Parslet word until delimeter present

Question

TL;DR; If you care what is before the "^" you should parse that first.

--- longer answer ---

A parser will always consume all the text. If it can't consume everything, then the document is not fully described by the grammar. Rather than thinking of it as something performing "splits" on your text... instead think of it as a clever state machine consuming a stream of text.

So... as your full grammar needs to consume all the document... when developing your parser, you can't make it to parse some part and leave the rest.

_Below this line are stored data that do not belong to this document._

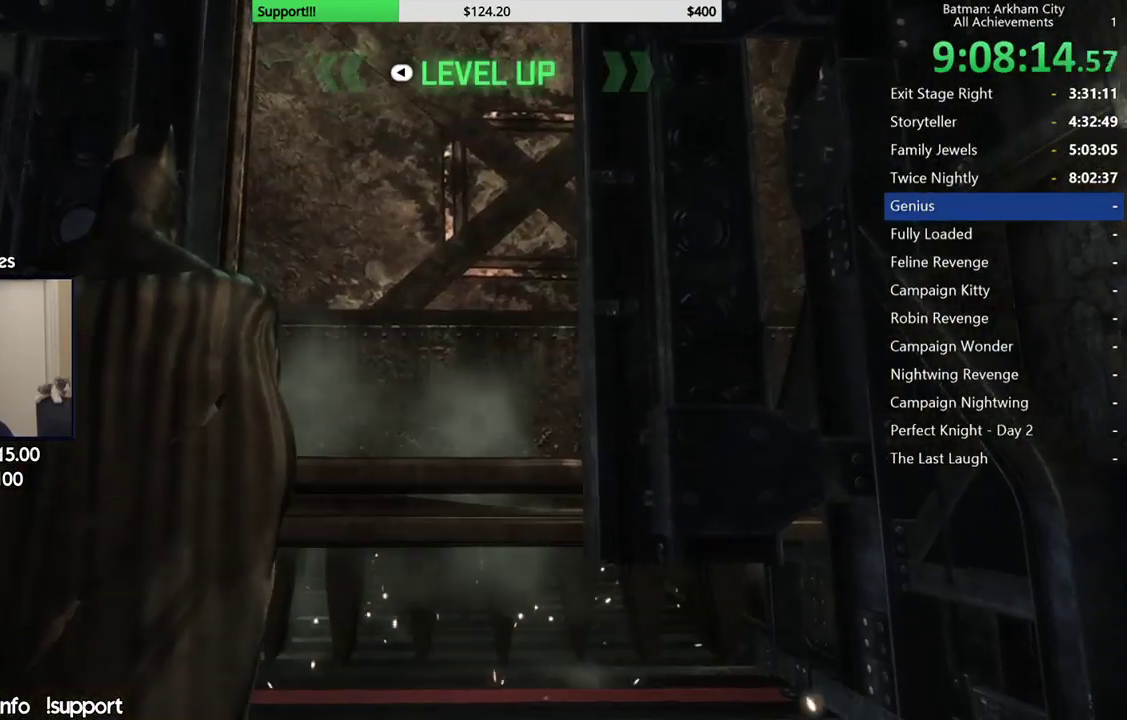
{"buttons": [], "left_stick": "center", "right_stick": "center", "events": [[133, "right_stick", "up"], [233, "right_stick", "center"], [267, "left_stick", "up"], [500, "left_stick", "center"]]}
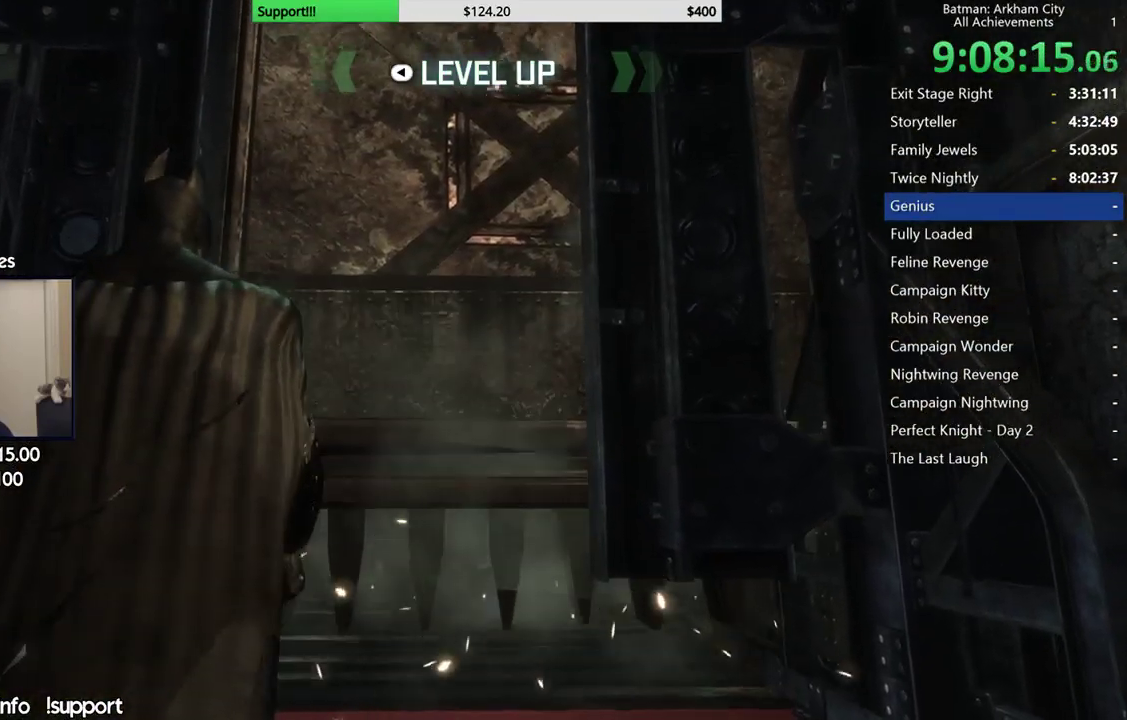
{"buttons": ["A"], "left_stick": "up", "right_stick": "center", "events": [[183, "left_stick", "up"], [233, "A", "down"]]}
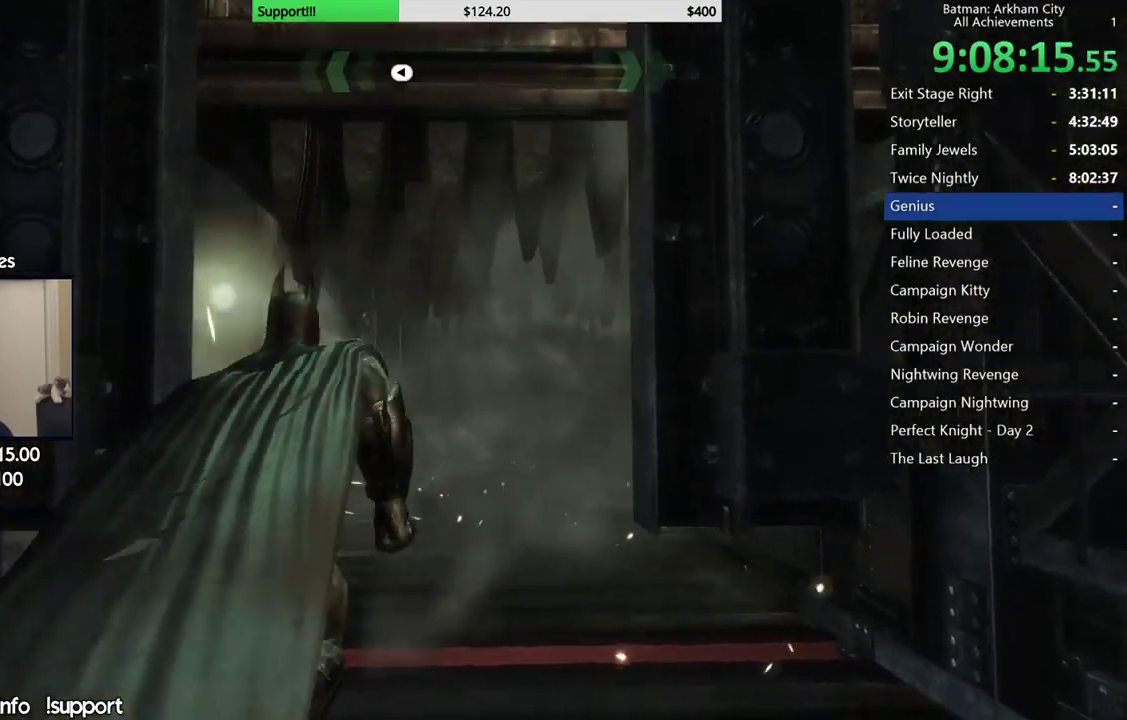
{"buttons": ["A"], "left_stick": "up", "right_stick": "center", "events": []}
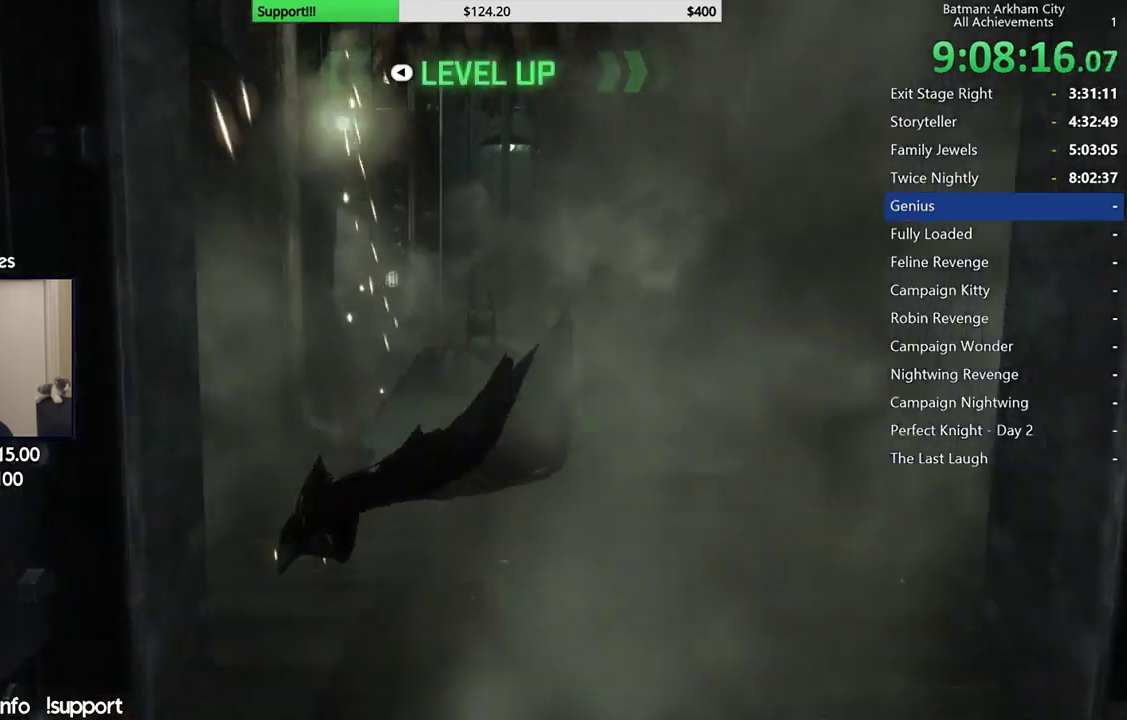
{"buttons": ["A", "R2"], "left_stick": "up", "right_stick": "center", "events": [[250, "R2", "down"]]}
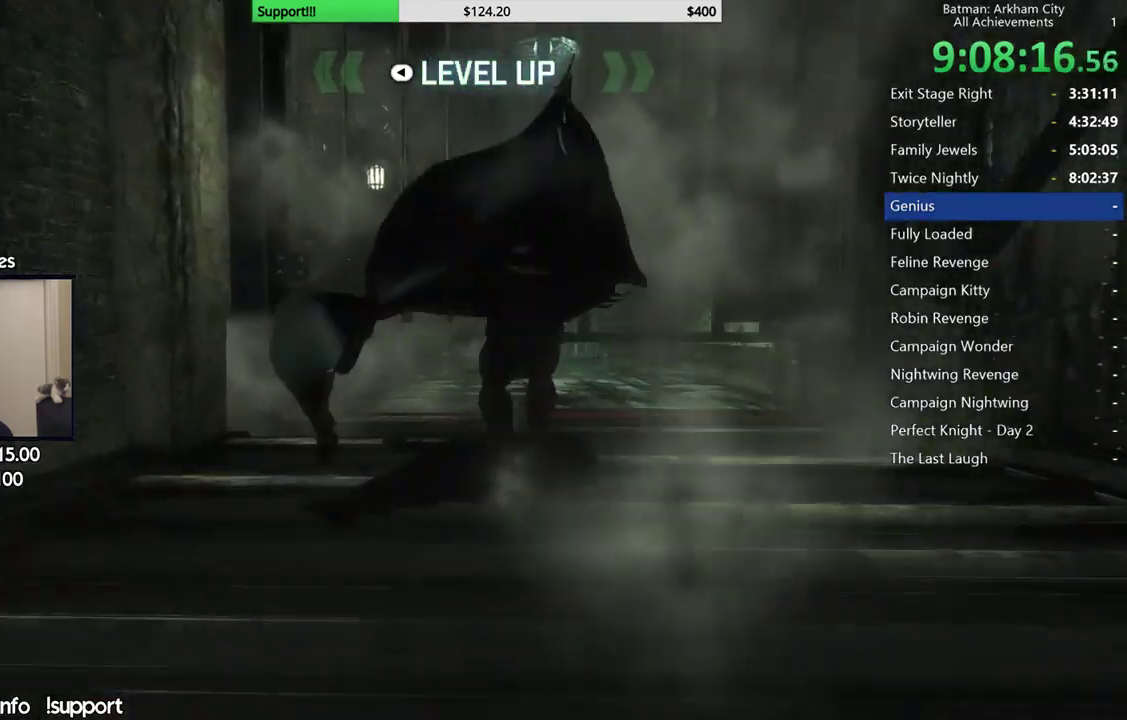
{"buttons": ["A", "R2"], "left_stick": "up", "right_stick": "center", "events": []}
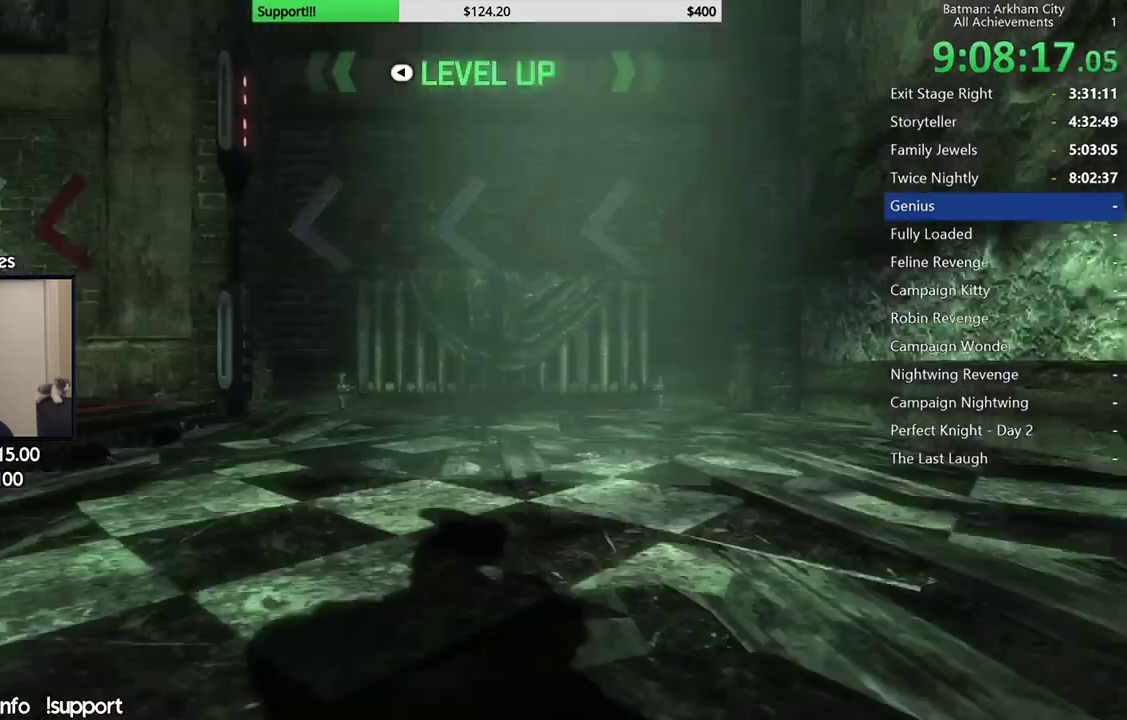
{"buttons": ["R2"], "left_stick": "center", "right_stick": "left", "events": [[100, "A", "up"], [300, "right_stick", "left"], [317, "left_stick", "center"]]}
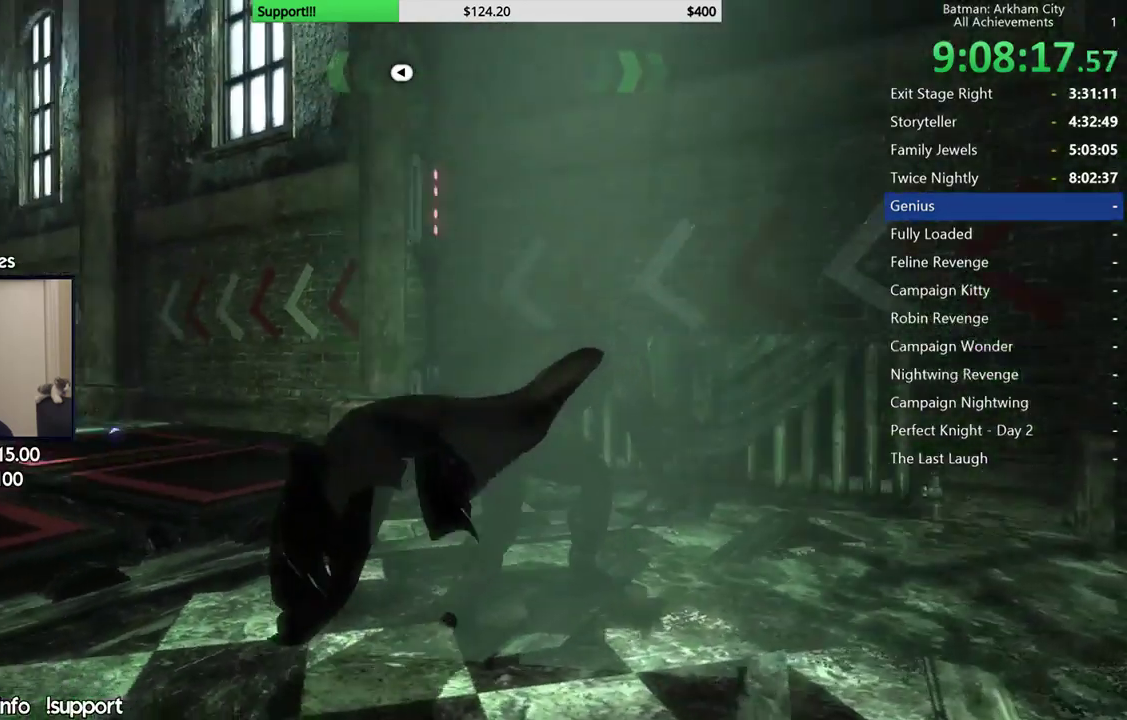
{"buttons": ["R2"], "left_stick": "left", "right_stick": "center", "events": [[333, "right_stick", "center"], [367, "left_stick", "left"]]}
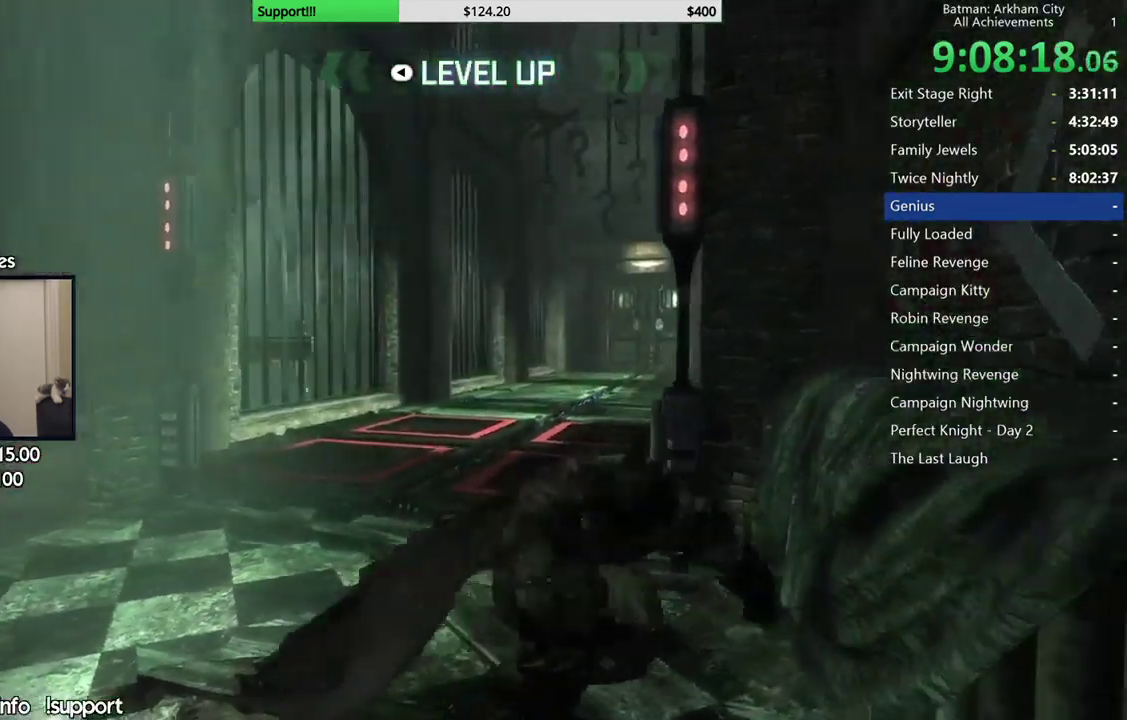
{"buttons": ["R2"], "left_stick": "center", "right_stick": "center", "events": [[117, "right_stick", "down"], [300, "right_stick", "center"], [450, "left_stick", "center"]]}
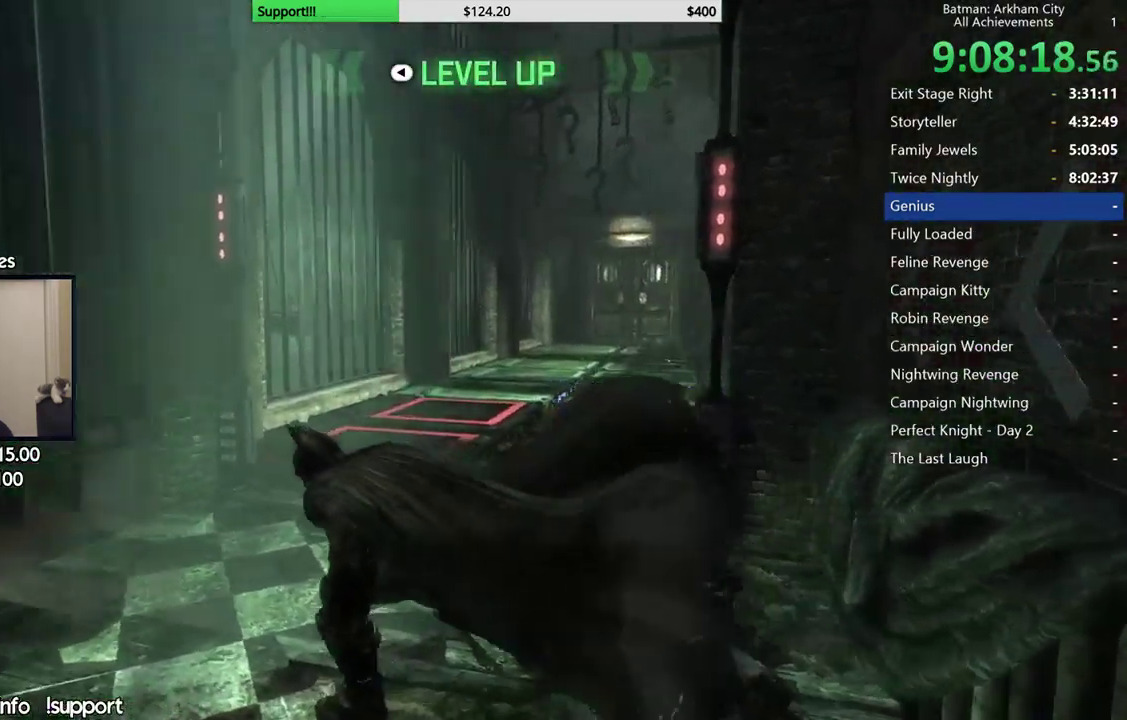
{"buttons": [], "left_stick": "center", "right_stick": "up", "events": [[50, "R2", "up"], [67, "right_stick", "right"], [233, "right_stick", "center"], [500, "right_stick", "up"]]}
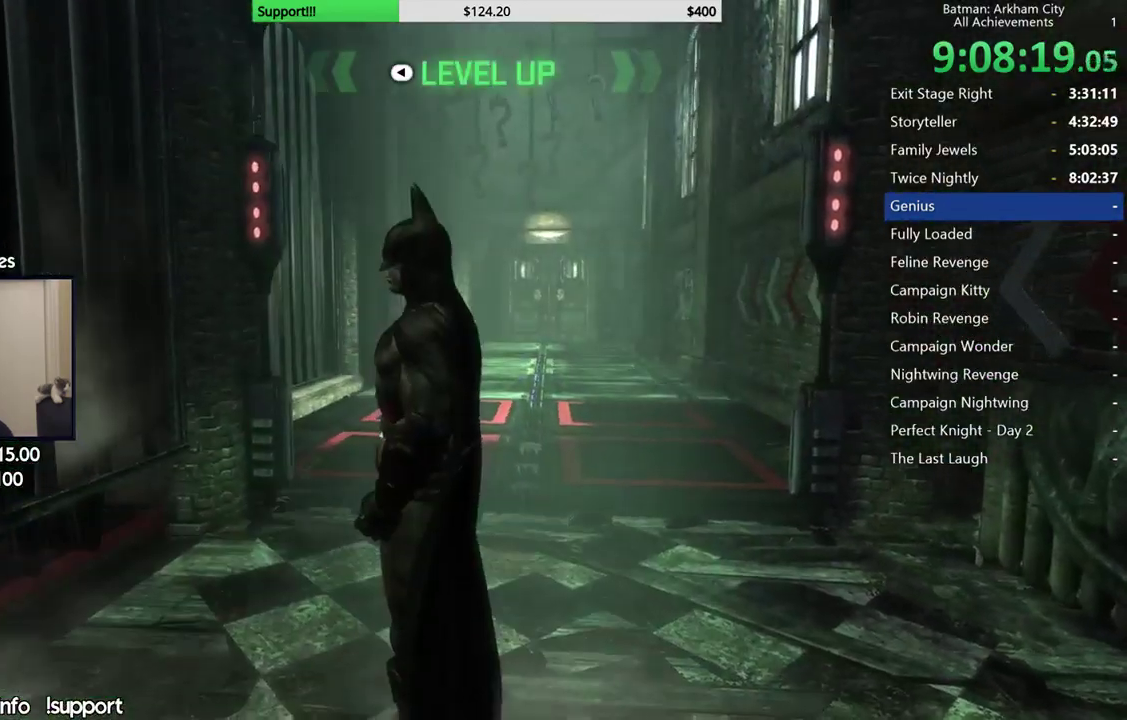
{"buttons": [], "left_stick": "center", "right_stick": "center"}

You want it to transform your document into a tree so you can manipulate it into it's final from.

If you really wanted to just consume all text before a delimiter, then you could do something like this...

Say I was going to parse a '^' separated list of things.

I could have the following rules

rule(:thing) { (str("^").absent? >> any).repeat(1) }  # anything that's not a ^
rule(:list)  { thing >> ( str("^") >> thing).repeat(0) } #^ separated list of things

This would work as follows

parse("thing1^thing2") #=> "thing1^thing2"
parse("thing1") #=> "thing1"
parse("thing1^") #=> ERROR ... nothing after the ^ there should be a 'thing'

This would mean list would match a string that doesn't end or start with an '^'. To be useful however I need to pull out the bits that are the values with the "as" keyword

rule(:thing) { (str("^").absent? >> any).repeat(1).as(:thing) }
rule(:list)  { thing >> ( str("^") >> thing).repeat(0) }

Now when list matches a string I get an array of hashes of "things".

parse("thing1^thing2") #=> [ {:thing=>"thing1"@0} , {:thing=>"thing2"@7} ]

In reality however you probably care what a 'thing' is... not just anything will go there.

In that case.. you should start by defining those rules... because you don't want to use the parser to split by "^" then re-parse the strings to work out what they are made of.

For example:

parse("6 + 4 ^ 2") 
 # => [ {:thing=>"6 + 4 "@0}, {:thing=>" 2"@7} ]

And I probably want to ignore the white_space around the "thing"s and I probably want to deal with the 6 the + and the 4 all separately. When I do that I am going to have to throw away my "all things that aren't '^'" rule.